Over the last 25 years in this jiu-jitsu life, I have met all sorts of people. Some bad seeds, but mostly amazing, well mannered people. I believe that true jiu-jitsu brings out the best in us. (once we get over the battle with the ego) Rosendo has always stood out as a positive person and great teacher. His good attitude and humor were apparent in the character of his students.

My school, Balance Studios, in Philadelphia opened in 2002. My mission was to teach the best moves in the best atmosphere. The concept of “atmosphere” breaks down to the attitudes of the head instructor, the assistant instructors, and finally the students. Bad attitudes trickle down. Even if you are a pleasant person, it can invade your psyche. If the head instructor has a bad attitude, then it sends a message that it is “OK” to act poorly.
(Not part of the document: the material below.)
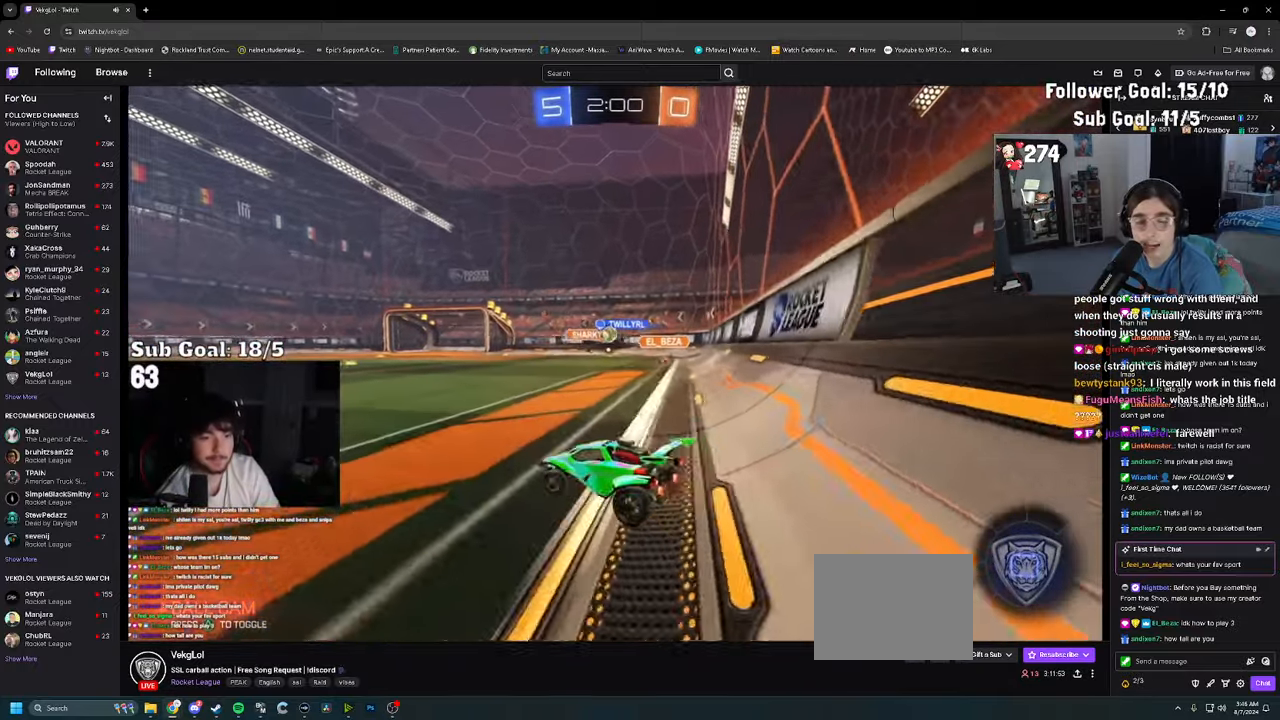
{"buttons": ["R2"], "left_stick": "up-left", "right_stick": "center", "events": [[284, "SQUARE", "down"], [350, "SQUARE", "up"]]}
I believe that every human deserves the same respect. Wearing a black belt does not mean that you deserve more or less respect than a white belt. My students don’t bow to me, nor are they required to call me anything but Phil. All I require is that students “Leave their ego at the door, and enter with a beginners mind.”  This message has helped our school of 100’s become a group of nice/tough guys and gals.

Through out the day, I was amazed at how wonderful and close knit this BJJ school was. Everyone cracked respectful jokes and were attentive students. During belt promotions, Rosendo himself was cracking jokes as he tied black belts, and the audience laughed with a sense of respect and appreciation.

All I can say is, “What a great group of people!”

Manners in BJJ come from the top!

My instructor, Relson Gracie, is an example of that. Relson will run across a room to say hi to a person that walks through the door. He is happy to do his job in a cheerful and energetic way. This is something that my parents instilled in me and my brother. Relson’s attitude reinforces what my parent built into us.

So, here are some tips to improve your manners in BJJ:

1) Be the first to introduce yourself on the mat.
Don’t wait for anyone, Do it!

2) It’s ok to smile on the mat.
A mean face has nothing to do with being tough

3) Help a new student find his/her way

4) Don’t talk smack! It will always find its way back to you.

5) Always have respect for yourself, your school, your instructor, and fellow students

A special thanks to Rosendo Diaz and the gang at 3G BJJ!